We traveled on dirt roads and spent the day hiking between trees, trees and more trees. We felt like we were in another world. There was high humidity and heat, so we drank lots of water. Kenya is close to the ocean and when near the ocean we saw white sand for miles and miles. There were no people except us.
One day, while eating a banana snack, a big hairy hand suddenly came through the jeep window and stole my banana! I started screaming; Olivia and Meredith, also scared, looked at me. Amadi explained to us to that it was only a monkey. From then on I made sure that I was never by the window when I ate a banana!
After this incident, while driving on the dirt road, the right tire blew with a bang! The tire had popped! Right away, Amadi jumped out of the front seat, jacked up the vehicle, put on the spare tire and away we went. Less than two hours later we heard the same noise as the last time — bang! This time, we were in trouble because we had no spare tires left! Amadi used his radio to contact help in town. They made arrangements to bring us a couple of spare tires.

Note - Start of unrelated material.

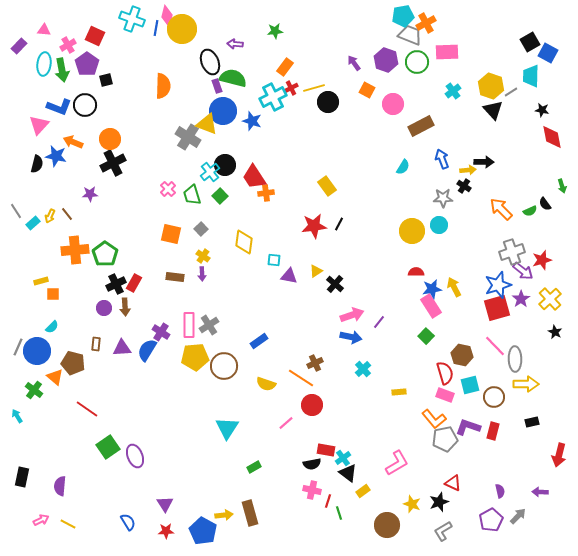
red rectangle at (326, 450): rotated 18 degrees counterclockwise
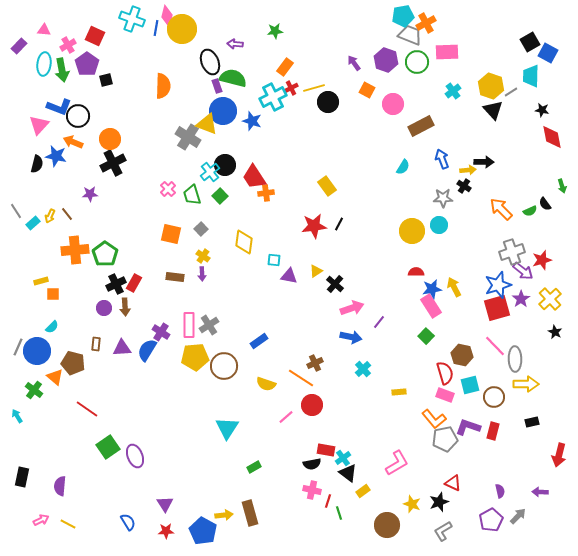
black circle at (85, 105): moved 7 px left, 11 px down
pink arrow at (352, 315): moved 7 px up
pink line at (286, 423): moved 6 px up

While we were walking around waiting, Makayla screamed and slipped on a rock. “Ow! Ow! Ow!” She was in pain so we tried to help her stand up and walk but she couldn’t put any weight on her left foot. A helicopter arrived and it was decided that Makayla would go back to town with the helicopter. There was only one night left at camp before returning to Amadi`s house so she didn’t miss that much.
The next day, we enjoyed our last hours in this amazing part of the world. We were glad to find Makayla with a smile on her face and moving around with the help of crutches. Amadi drove us to the airport the next day; we made him promise to come see us so we could show him our country. Back home, we wondered if we had just dreamed about this wonderful adventure but looking at Makayla`s foot reminded us that it had been real.